Alexander Mordvintsev at After the Algorithm

What does artificial “intelligence” mean for artistic practice, creativity, and community today? These questions framed After the Algorithm, a 10-day festival in Zurich that brought together artists, researchers, and builders to examine how algorithmic systems shape contemporary life.

Through exhibitions, panels, and workshops, After the Algorithm invited audiences to question, explore, and reimagine the role of algorithms across disciplines. It created space for dialogue, encouraging participants to engage critically with the systems that increasingly mediate perception, authorship, and knowledge.

The festival unfolded across multiple venues in Zurich, including Kulturhaus Helferei, which hosted the main exhibition, and Debattierhaus Karl der Grosse, where panels and workshops took place. Supported by Stadt Zürich Kultur, the foundations Temperatio, Cassinelli-Vogel, and Pro Litteris, ZHAW Digital, PHZH Center Digital Learning, Zürcher Hochschule der Künste, and the Swiss Center for Responsible AI, the program reflected the growing intersection between artistic experimentation and technological research.

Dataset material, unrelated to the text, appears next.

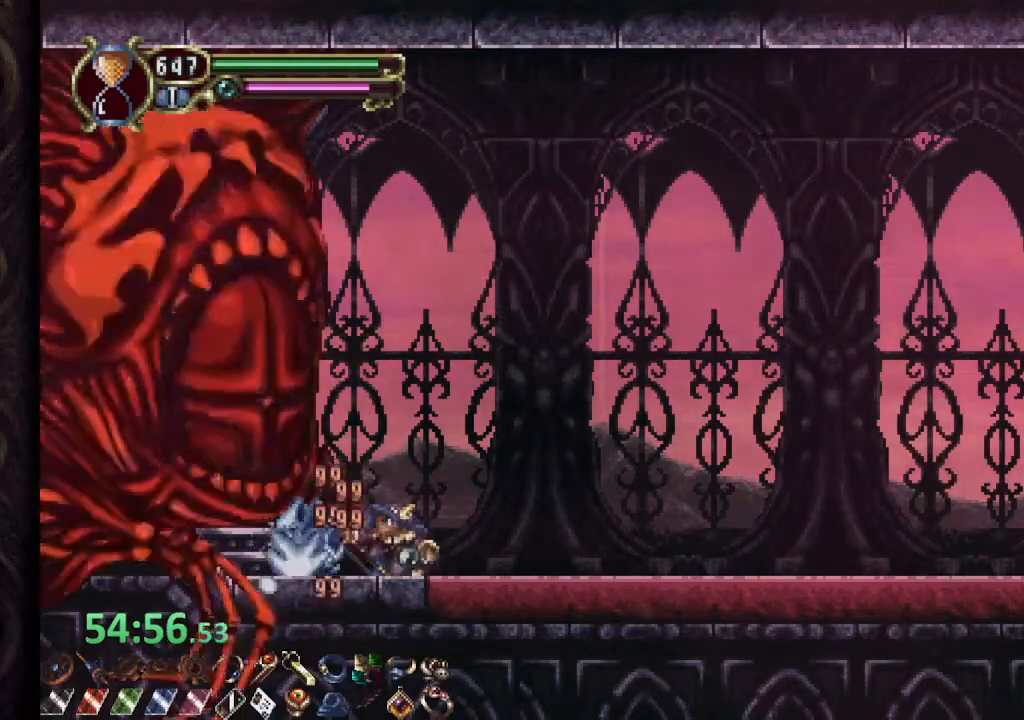
{"buttons": ["L2"], "left_stick": "down", "right_stick": "center", "events": [[17, "L2", "down"], [100, "R2", "down"], [150, "L2", "up"], [150, "SQUARE", "down"], [217, "R2", "up"], [217, "SQUARE", "up"], [233, "SQUARE", "down"], [317, "SQUARE", "up"], [500, "L2", "down"]]}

Alexander Mordvintsev, Substrates of (A)Life, 2026.

Bringing together a wide range of international artists, the exhibition presented diverse approaches to AI, with works by artists such as Boris Eldagsen, Gonçalo Guiomar, Jonathan Uliel Saldanha, Estampa Collective, 2girls1comp, Theresa Reiwer, Martyna Marciniak, Lennart K.M. Schulz, Isotta Magistrali, Gianmarco Albano, Dalia Shaaban, Amanda E. Metzger, Adam Harvey, Liat Grayver, Daniel Berio, MetaOffice, t8y, Esther Hunziker, Marc Lee, Alexander Mordvintsev, Lauren Lee McCarthy, AATB, Alexa Weiss, Vittoria Rondelli, Meriton Ajdini, Fynn Heitzer, Kurt Caviezel, Helmut Grabner, and Fitim Abdullahu.

Among the participating artists was Alexander Mordvintsev, who presented Substrates of (A)Life, a projection-based installation that questions the perceived divide between nature and technology. Just as biologists continue to debate where life ends and non-life begins, our technological creations, both physical and conceptual, share something essential with organic life. This installation makes visible the deep structural similarities between biology and technology. It places the precise timing of digital signals alongside the irregular firing of neurons and compares cellular energy cycles with the self-regulating feedback loops of computer hardware. Substrates of (A)Life reveals that silicon and carbon are simply different materials running the same underlying program: evolution.

A projection of Substrates of (A)Life by Alexander Mordvintsev at the festival.